(66a) Predictive Design of Biomimetic Nanomaterials Via Bottom­ up Approaches | AIChE

(66a) Predictive Design of Biomimetic Nanomaterials Via Bottom­ up Approaches

Authors 

Nguyen, T. - Presenter, Northwestern University
Developing transformative approaches for engineering materials and technologies is crucial for addressing urgent national and global challenges in healthcare, renewable energy and the global environment. One promising solution to this growing problem is to develop synthetic materials and devices that can mimic the complex functions of biological matter. Towards this end, bottom­ up approaches including self­ and directed ­assembly techniques have been shown as a powerful means for engineering the underlying nanostructure of this exciting class of materials and devices. The fundamental challenges to these bottom ­up techniques are to design the optimal nano building blocks such as block copolymers, nanoparticles and colloids, and efficient assembly pathways for desirable nanostructures.
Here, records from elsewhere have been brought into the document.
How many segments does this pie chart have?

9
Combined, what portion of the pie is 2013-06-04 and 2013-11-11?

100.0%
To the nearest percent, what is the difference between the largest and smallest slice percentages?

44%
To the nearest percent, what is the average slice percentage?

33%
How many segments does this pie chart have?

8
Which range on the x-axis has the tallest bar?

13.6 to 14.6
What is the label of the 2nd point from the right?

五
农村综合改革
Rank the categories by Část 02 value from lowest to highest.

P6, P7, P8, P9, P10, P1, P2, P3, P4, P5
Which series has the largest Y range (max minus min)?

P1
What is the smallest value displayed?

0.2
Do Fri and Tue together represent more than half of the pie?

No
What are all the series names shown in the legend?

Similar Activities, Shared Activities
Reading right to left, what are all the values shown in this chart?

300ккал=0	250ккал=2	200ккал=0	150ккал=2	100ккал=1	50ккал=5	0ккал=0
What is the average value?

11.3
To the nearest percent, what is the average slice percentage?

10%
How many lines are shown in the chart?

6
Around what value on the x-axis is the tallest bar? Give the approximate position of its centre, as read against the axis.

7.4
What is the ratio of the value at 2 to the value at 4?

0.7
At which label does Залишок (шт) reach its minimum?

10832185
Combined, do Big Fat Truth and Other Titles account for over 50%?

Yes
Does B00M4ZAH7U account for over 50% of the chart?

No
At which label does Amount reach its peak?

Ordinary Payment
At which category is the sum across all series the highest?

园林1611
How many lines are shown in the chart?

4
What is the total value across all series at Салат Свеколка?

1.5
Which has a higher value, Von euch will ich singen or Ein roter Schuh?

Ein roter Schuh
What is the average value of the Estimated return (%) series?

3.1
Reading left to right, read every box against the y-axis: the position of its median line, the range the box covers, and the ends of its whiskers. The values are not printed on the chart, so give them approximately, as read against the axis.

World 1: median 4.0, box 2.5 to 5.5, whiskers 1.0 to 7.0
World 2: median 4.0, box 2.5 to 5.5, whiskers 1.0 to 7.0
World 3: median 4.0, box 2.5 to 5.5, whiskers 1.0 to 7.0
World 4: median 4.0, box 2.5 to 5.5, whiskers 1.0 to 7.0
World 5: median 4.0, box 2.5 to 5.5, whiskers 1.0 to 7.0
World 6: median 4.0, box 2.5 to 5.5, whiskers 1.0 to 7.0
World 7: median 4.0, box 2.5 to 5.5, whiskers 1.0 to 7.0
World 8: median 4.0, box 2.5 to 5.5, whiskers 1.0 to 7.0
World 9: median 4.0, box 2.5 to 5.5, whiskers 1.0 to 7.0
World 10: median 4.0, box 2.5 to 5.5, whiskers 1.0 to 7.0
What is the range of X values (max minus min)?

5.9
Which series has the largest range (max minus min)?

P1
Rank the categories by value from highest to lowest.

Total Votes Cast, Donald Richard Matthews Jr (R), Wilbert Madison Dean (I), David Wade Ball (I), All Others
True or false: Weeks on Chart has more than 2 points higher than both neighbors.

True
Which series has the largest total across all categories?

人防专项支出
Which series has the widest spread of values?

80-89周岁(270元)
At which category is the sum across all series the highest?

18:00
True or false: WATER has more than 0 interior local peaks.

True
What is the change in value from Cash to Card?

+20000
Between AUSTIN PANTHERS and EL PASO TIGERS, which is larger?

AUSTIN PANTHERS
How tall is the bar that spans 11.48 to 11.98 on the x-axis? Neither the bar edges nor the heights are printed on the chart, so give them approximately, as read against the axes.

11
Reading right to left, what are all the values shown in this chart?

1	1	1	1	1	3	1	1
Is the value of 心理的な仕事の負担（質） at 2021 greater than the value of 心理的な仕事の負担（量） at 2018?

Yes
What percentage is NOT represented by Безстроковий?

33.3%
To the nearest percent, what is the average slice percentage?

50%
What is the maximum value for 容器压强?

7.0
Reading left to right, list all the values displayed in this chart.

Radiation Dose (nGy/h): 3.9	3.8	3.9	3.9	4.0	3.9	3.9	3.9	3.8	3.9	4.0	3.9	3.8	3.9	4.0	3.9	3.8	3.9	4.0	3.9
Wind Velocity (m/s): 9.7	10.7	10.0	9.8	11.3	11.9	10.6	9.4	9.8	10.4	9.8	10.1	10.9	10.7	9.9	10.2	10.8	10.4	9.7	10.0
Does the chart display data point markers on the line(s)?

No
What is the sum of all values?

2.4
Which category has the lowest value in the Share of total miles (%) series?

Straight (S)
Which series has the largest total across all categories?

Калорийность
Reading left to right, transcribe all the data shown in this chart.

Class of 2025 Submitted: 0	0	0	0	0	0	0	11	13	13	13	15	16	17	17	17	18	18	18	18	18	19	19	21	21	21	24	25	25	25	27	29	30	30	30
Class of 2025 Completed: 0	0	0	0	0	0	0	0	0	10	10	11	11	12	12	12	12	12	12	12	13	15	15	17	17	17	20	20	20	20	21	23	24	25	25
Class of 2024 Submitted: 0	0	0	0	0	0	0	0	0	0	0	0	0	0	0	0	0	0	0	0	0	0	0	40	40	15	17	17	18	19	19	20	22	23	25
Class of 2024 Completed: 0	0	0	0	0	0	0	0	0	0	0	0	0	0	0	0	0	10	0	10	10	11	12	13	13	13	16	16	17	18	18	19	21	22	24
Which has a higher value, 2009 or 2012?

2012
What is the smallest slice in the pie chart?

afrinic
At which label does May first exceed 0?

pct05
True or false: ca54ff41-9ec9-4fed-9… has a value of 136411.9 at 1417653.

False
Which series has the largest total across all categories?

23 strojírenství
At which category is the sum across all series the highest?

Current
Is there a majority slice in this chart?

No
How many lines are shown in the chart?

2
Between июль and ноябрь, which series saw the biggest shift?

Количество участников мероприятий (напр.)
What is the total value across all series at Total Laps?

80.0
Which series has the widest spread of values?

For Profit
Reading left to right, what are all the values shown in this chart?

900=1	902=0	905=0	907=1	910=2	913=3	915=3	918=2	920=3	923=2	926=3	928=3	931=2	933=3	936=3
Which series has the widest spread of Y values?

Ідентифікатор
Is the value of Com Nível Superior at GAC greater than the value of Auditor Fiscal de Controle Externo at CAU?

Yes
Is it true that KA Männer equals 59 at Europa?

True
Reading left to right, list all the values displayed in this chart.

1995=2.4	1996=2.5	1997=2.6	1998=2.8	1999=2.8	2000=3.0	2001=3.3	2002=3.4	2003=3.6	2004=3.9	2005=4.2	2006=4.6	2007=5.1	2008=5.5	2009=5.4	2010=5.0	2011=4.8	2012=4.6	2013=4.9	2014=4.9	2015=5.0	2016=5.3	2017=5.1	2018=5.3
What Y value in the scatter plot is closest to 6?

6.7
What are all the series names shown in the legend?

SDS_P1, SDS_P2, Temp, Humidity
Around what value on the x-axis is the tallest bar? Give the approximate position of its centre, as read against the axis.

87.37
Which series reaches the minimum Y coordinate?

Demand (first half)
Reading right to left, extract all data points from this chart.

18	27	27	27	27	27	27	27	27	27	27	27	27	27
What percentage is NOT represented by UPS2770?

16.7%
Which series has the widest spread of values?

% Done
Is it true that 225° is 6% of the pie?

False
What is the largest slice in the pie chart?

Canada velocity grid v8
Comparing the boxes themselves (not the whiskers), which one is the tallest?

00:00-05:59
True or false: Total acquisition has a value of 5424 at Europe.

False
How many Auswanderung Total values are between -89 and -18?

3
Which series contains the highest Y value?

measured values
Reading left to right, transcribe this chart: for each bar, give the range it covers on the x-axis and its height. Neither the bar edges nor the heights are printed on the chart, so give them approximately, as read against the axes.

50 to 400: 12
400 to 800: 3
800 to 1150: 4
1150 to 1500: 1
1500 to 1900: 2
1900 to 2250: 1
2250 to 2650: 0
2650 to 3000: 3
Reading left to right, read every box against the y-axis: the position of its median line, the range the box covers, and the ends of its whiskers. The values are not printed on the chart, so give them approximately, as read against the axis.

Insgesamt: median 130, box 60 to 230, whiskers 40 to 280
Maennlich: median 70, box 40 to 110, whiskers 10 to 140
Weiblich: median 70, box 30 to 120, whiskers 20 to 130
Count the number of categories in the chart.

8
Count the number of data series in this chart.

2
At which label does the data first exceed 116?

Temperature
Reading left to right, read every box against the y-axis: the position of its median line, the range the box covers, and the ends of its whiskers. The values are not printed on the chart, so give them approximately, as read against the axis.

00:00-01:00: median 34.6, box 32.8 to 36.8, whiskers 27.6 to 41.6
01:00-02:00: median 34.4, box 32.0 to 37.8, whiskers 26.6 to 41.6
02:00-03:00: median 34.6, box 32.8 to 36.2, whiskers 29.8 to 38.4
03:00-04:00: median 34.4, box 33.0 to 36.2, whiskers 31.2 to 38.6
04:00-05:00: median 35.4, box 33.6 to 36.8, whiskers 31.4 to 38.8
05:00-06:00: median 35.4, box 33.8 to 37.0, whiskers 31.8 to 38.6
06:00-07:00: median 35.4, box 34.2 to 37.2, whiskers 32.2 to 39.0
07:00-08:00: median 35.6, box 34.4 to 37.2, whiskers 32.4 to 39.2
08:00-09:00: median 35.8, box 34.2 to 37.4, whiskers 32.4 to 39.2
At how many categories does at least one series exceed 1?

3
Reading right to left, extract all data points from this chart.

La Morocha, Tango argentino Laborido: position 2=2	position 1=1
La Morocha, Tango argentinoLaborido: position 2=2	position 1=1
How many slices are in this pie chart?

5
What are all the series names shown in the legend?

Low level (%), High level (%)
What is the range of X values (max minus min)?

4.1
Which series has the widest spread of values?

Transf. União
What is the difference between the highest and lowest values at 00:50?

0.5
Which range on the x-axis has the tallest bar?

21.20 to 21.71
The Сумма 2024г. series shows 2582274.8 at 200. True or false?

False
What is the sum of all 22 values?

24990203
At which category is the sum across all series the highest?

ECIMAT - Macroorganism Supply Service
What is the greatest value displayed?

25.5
In this talk, I will summarize my past and current studies that are devoted to addressing these challenges. I will show how the size and shape of the assembled nanostructures can be controlled through the electrostatic interactions between nanoparticles and colloids. The resulting assemblies are highly uniform size, reminiscent of virus capsids. I will also demonstrate the ability of random copolymers, which mimic intrinsically disordered proteins in living cells, to encapsulate and protect numerous proteins in non-native media. The assembled polymer-protein complexes are designed so that they function as nanoreactors where the proteins inside retain their activities. Also presented are the algorithms and methods I have been developing to improve the efficiency of simulation studies in general, and for my studies in particular, ranging from massively parallel simulation codes to enhanced sampling techniques, which are now available to the public through the software packages LAMMPS and HOOMD-Blue. Overall, the goal of my studies is to accelerate the design of adaptive, programmable nanomaterials for a broad range of applications including, but not limited to, drug delivery and release, biosensing, bioremediation, energy storage and conversion.